Menurut Islamic Financial Services Board (IFSB), aset keuangan syariah global kini telah melampaui 3 triliun dolar AS(data 2024).
Negara seperti Indonesia, Malaysia, Arab Saudi, dan Uni Emirat Arab menjadi pionir. Bahkan, Inggris dan Jepang mulai membuka lembaga keuangan syariah untuk menarik investor Muslim.
Artinya, dunia mulai mengakui: sistem keuangan tanpa riba bukan mimpi utopis. Ia sedang tumbuh perlahan tapi pasti.
Baca Juga: Mengapa Riba Diharamkan? Inilah Alasan Ilmiah dan Spiritualnya
5. Kisah Nyata: Desa yang Menolak Riba
Di daerah Garut, Jawa Barat, pernah muncul kisah menarik. Sebuah komunitas petani kecil bersepakat untuk berhenti meminjam uang dari rentenir. Mereka kemudian membentuk koperasi syariah lokal. Modal dikumpulkan bersama, keuntungan dibagi sesuai kontribusi.
Awalnya sulit, bahkan nyaris gagal. Tapi dalam waktu dua tahun, ekonomi mereka justru stabil. Tidak ada lagi yang dikejar penagih hutang, dan hasil panen lebih menenangkan karena tidak tersandera bunga.
Kisah seperti ini menjadi bukti kecil bahwa sistem tanpa riba bukan sekadar teori kitab. Ia bisa nyata asalkan ada kesadaran kolektif dan keberanian untuk berubah.
6. Perspektif Psikologis: Tenang Tanpa Riba
Selain aspek ekonomi, larangan riba juga punya dimensi spiritual dan psikologis.
Orang yang hidup dari bunga sering diliputi kecemasan takut rugi, takut gagal bayar, takut krisis. Sebaliknya, sistem berbagi hasil membuat orang lebih ikhlas menerima untung rugi.
Baca Juga: Beda Riba, Bunga, dan Investasi Halal: Panduan Bijak untuk Muslim Modern
Dalam pandangan Islam, keberkahan datang bukan dari banyaknya uang, tapi dari cara memperolehnya. Nabi Muhammad ﷺ bersabda: “Riba, meskipun tampak banyak, akhirnya akan berkurang.” (HR. Ahmad)

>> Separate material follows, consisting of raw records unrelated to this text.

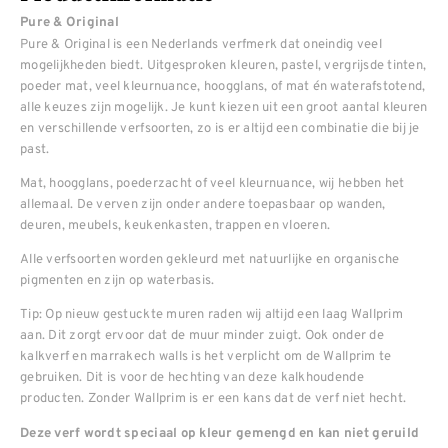
Pure & Original
Pure & Original is een Nederlands verfmerk dat oneindig veel
mogelijkheden biedt. Uitgesproken kleuren, pastel, vergrijsde tinten,
poeder mat, veel kleurnuance, hoogglans, of mat én waterafstotend,
alle keuzes zijn mogelijk. Je kunt kiezen uit een groot aantal kleuren
en verschillende verfsoorten, zo is er altijd een combinatie die bij je
past.
Mat, hoogglans, poederzacht of veel kleurnuance, wij hebben het
allemaal. De verven zijn onder andere toepasbaar op wanden,
deuren, meubels, keukenkasten, trappen en vloeren.
Alle verfsoorten worden gekleurd met natuurlijke en organische
pigmenten en zijn op waterbasis.
Tip: Op nieuw gestuckte muren raden wij altijd een laag Wallprim
aan. Dit zorgt ervoor dat de muur minder zuigt. Ook onder de
kalkverf en marrakech walls is het verplicht om de Wallprim te
gebruiken. Dit is voor de hechting van deze kalkhoudende
producten. Zonder Wallprim is er een kans dat de verf niet hecht.
Deze verf wordt speciaal op kleur gemengd en kan niet geruild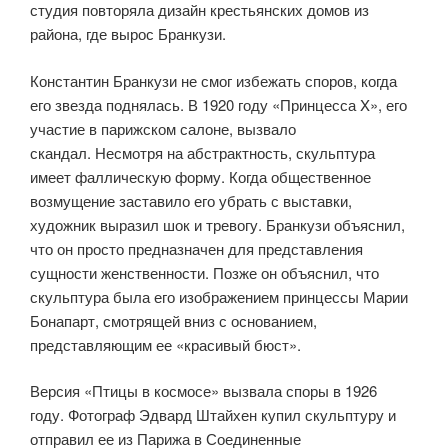
студия повторяла дизайн крестьянских домов из
района, где вырос Бранкузи.
Константин Бранкузи не смог избежать споров, когда
его звезда поднялась. В 1920 году «Принцесса X», его
участие в парижском салоне, вызвало
скандал. Несмотря на абстрактность, скульптура
имеет фаллическую форму. Когда общественное
возмущение заставило его убрать с выставки,
художник выразил шок и тревогу. Бранкузи объяснил,
что он просто предназначен для представления
сущности женственности. Позже он объяснил, что
скульптура была его изображением принцессы Марии
Бонапарт, смотрящей вниз с основанием,
представляющим ее «красивый бюст».
Версия «Птицы в космосе» вызвала споры в 1926
году. Фотограф Эдвард Штайхен купил скульптуру и
отправил ее из Парижа в Соединенные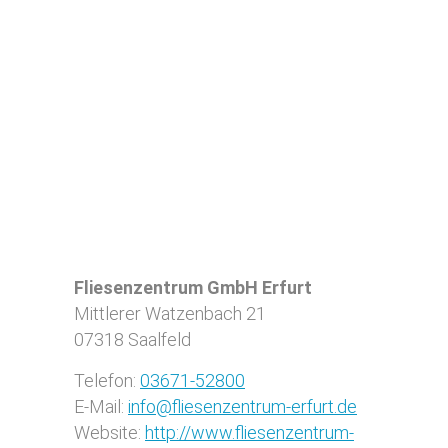
Fliesenzentrum GmbH Erfurt
Mittlerer Watzenbach 21
07318
Saalfeld
Telefon:
03671-52800
E-Mail:
info@fliesenzentrum-erfurt.de
Website:
http://www.fliesenzentrum-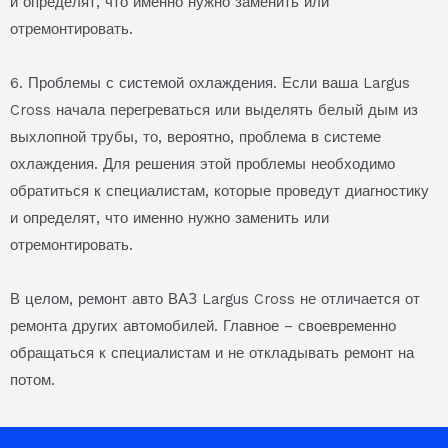
и определят, что именно нужно заменить или
отремонтировать.
6. Проблемы с системой охлаждения. Если ваша Largus
Cross начала перегреваться или выделять белый дым из
выхлопной трубы, то, вероятно, проблема в системе
охлаждения. Для решения этой проблемы необходимо
обратиться к специалистам, которые проведут диагностику
и определят, что именно нужно заменить или
отремонтировать.
В целом, ремонт авто ВАЗ Largus Cross не отличается от
ремонта других автомобилей. Главное – своевременно
обращаться к специалистам и не откладывать ремонт на
потом.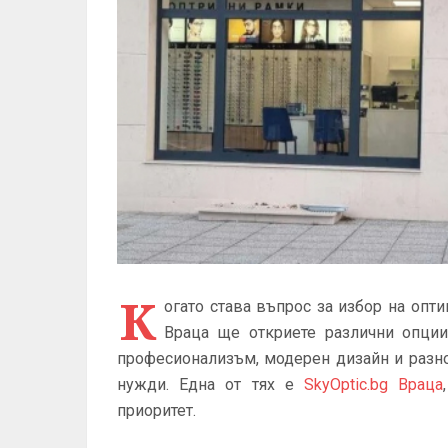
К
огато става въпрос за избор на опт
Враца ще откриете различни опции
професионализъм, модерен дизайн и разно
нужди. Една от тях е
SkyOptic.bg Враца
приоритет.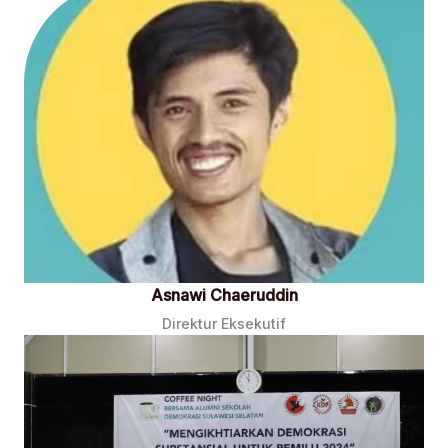
Asnawi Chaeruddin
Direktur Eksekutif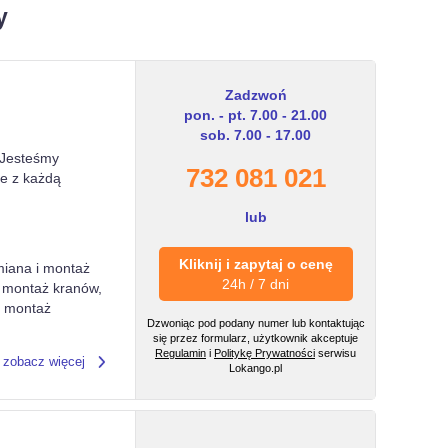
y
Zadzwoń
pon. - pt. 7.00 - 21.00
sob. 7.00 - 17.00
! Jesteśmy
732 081 021
ie z każdą
lub
Kliknij i zapytaj o cenę
miana i montaż
24h / 7 dni
i montaż kranów,
i montaż
Dzwoniąc pod podany numer lub kontaktując
się przez formularz, użytkownik akceptuje
Regulamin
i
Politykę Prywatności
serwisu
zobacz więcej
Lokango.pl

Rasa tenang yang datang dari usaha halal jauh lebih berharga daripada kekayaan cepat dari sistem riba.
7. Tantangan Dunia Modern: Apakah Mungkin Tanpa Riba?
Apakah mungkin seluruh dunia meninggalkan riba?
Mungkin belum sepenuhnya. Tapi perubahan bisa dimulai dari sektor kecil: edukasi, literasi keuangan, dan keberanian memilih produk syariah.